Baggern für den Radweg

Baggern für den Radweg

Alleenradweg: Nachdem das Land die Finanzen bereit gestellt hat, geht es mit dem Umbau der Bahntrasse zuerst in Heiligenhaus los.

Kreis Mettmann. Dort, wo früher zwischen Heiligenhaus und Wülfrath die Waggons der Eisenbahn über die Schienen ratterten, hat sich die Natur die Trasse zurückerobert. Der Schotter und die alten Gleise sind zum Teil völlig unter dem Bewuchs von Büschen und Sträuchern verschwunden. Doch schon bald sollen Radfahrer beschwingt in die Pedalen treten und Fußgänger wandern können - das Projekt Allenradweg schafft neue Wege für die Beweglichkeit und erhält für die Zukunft die Möglichkeit, auf alten Trassen neue Züge fahren zu lassen. Und dass muss nicht die Circle Line sein.

Es geht um insgesamt 25 Kilometer, die zu einem asphaltierten Radweg ausgebaut werden sollen. Den Startschuss hat die Stadt Heiligenhaus als erste schon gegeben, indem sie das acht Kilometer lange Teilstück auf ihrem Stadtgebiet für 3,8 Millionen Euro von der Bahn kaufte. Rund 2,8 Millionen Euro kommen im Rahmen des Alleenradwege-Projektes vom Land NRW dazu.
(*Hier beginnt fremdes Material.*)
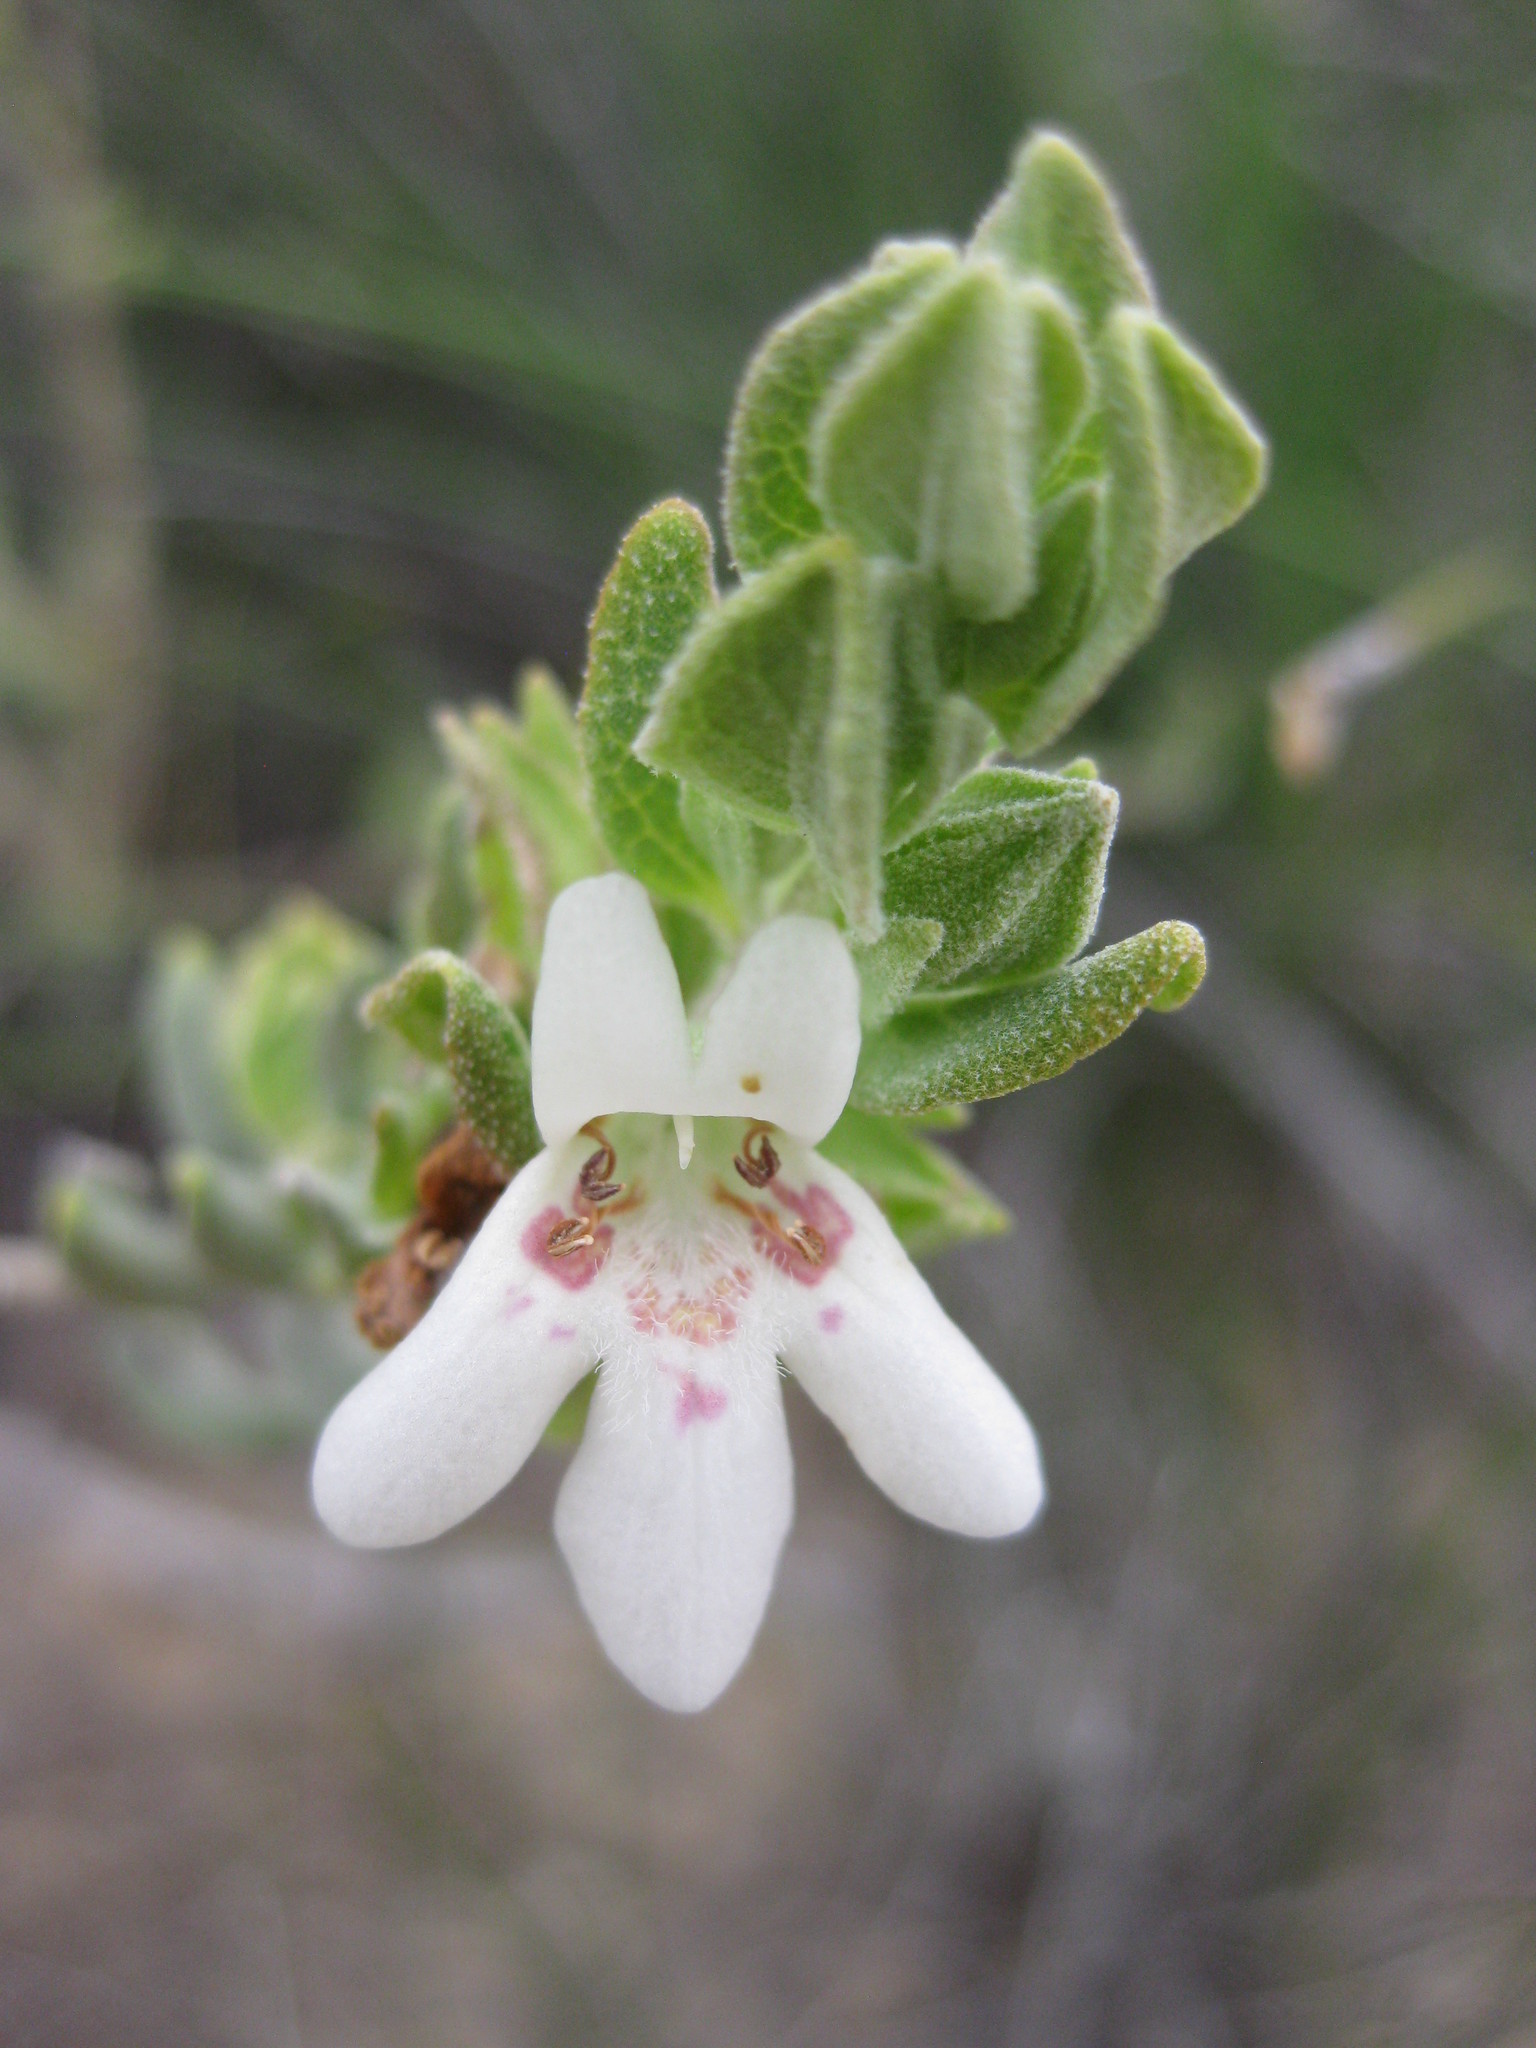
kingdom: Plantae
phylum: Tracheophyta
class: Magnoliopsida
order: Lamiales
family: Lamiaceae
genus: Pityrodia
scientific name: Pityrodia hemigenioides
Während Heiligenhaus und Velbert den zu erwartenden Eigenanteil in Höhe von 949000 Euro (Heiligenhaus) und 1,1 Millionen Euro (Velbert) bereitstellen können, hat Wülfrath im Moment zu wenig Geld in der Stadtkasse, um die rund 420 000 Euro aufbringen zu können. Hilfe kommt daher vom Kreis Mettmann, der die Trasse erwerben wird. "Es ist jetzt eben ein interkommunales Projekt geworden", sagt Harald Flügge, Technischer Dezernent der Stadt Heiligenhaus. Dazu zählen der Naturschutz, die zukünftige Gestaltung und die touristische Vermarktung. Eine erste Vision davon, wie der Alleenradweg aussehen könnte, hat das Essener Büro Davids, Terfrüchte & Partner bereits entworfen. Die Landschaftsarchitekten wurden von der BEG beauftragt. "Wir wollen nicht, dass man an dem Belag des Weges erkennt, wo die Stadtgrenzen verlaufen", so Friedhelm Reusch, Leiter des kreiseigenen Regiebetriebes Gebäude und Straßen.

Und während die Stadt Velbert und der Kreis mit der Bahnflächenentwicklungsgesellschaft (BEG NRW) über den Kauf der Strecken verhandeln, fängt Heiligenhaus schon einmal mit dem Rückbau der Gleise an. Meter für Meter arbeitet sich an der Bahnhofstraße eine Fachfirma auf den zugewachsenen Gleisen vor. Kleiner Nebeneffekt: Da Heiligenhaus die Trasse samt Gleise gekauft hat, kann sie das Altmetall jetzt verkaufen. Bei den aktuellen Preisen fließen so rund 30000 Euro in die Stadtkasse.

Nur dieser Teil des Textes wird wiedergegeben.